▶ _TASK STATEMENT_
What is needed is an exact copy of every line from the one containing "damage. Our professional" through the end of the entries; please set it down without any pictures.

● ● ● ●

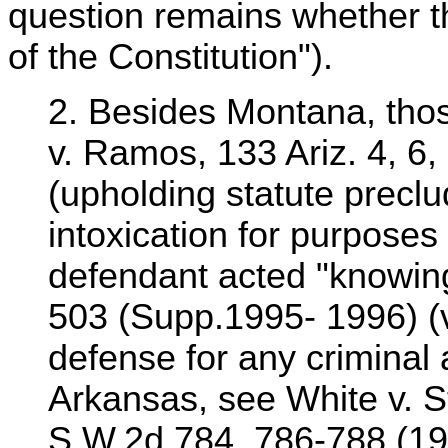
question remains whether th
of the Constitution").
2. Besides Montana, thos
v. Ramos, 133 Ariz. 4, 6,
(upholding statute preclu
intoxication for purposes
defendant acted "knowing
503 (Supp.1995- 1996) (vo
defense for any criminal a
Arkansas, see White v. S
S.W.2d 784, 786-788 (198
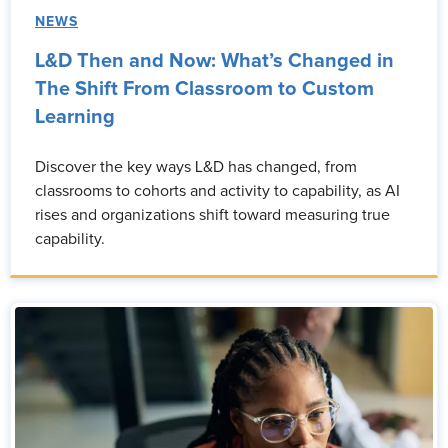
NEWS
L&D Then and Now: What’s Changed in
The Shift From Classroom to Custom
Learning
Discover the key ways L&D has changed, from
classrooms to cohorts and activity to capability, as AI
rises and organizations shift toward measuring true
capability.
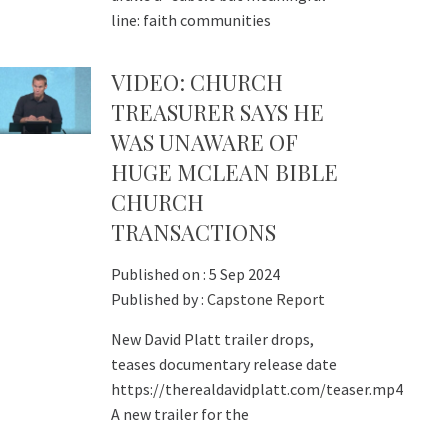
line: faith communities
VIDEO: CHURCH
TREASURER SAYS HE
WAS UNAWARE OF
HUGE MCLEAN BIBLE
CHURCH
TRANSACTIONS
Published on :
5 Sep 2024
Published by :
Capstone Report
New David Platt trailer drops,
teases documentary release date
https://therealdavidplatt.com/teaser.mp4
A new trailer for the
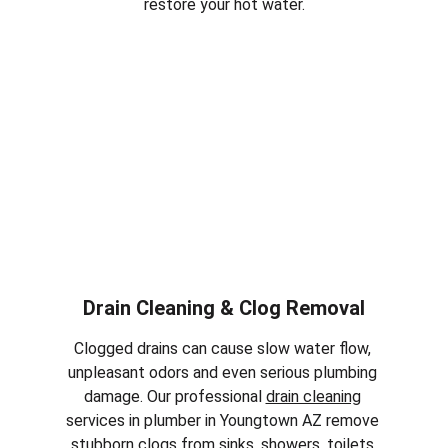
restore your hot water.
Drain Cleaning & Clog Removal
Clogged drains can cause slow water flow, 
unpleasant odors and even serious plumbing 
damage. Our professional 
drain cleaning
services in plumber in 
Youngtown AZ
 remove 
stubborn clogs from sinks, showers, toilets 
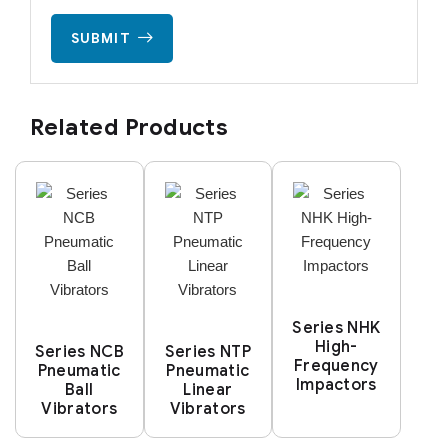
SUBMIT
Related Products
Series NHK
High-
Series NCB
Series NTP
Frequency
Pneumatic
Pneumatic
Impactors
Ball
Linear
Vibrators
Vibrators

● ● ● ●

▶ _SOLUTION TO THIS TASK_
damage. Our professional 
drain cleaning
services in plumber in 
Youngtown AZ
 remove 
stubborn clogs from sinks, showers, toilets 
SUBMIT
Related Products
Series NHK
High-
Series NCB
Series NTP
Frequency
Pneumatic
Pneumatic
Impactors
Ball
Linear
Vibrators
Vibrators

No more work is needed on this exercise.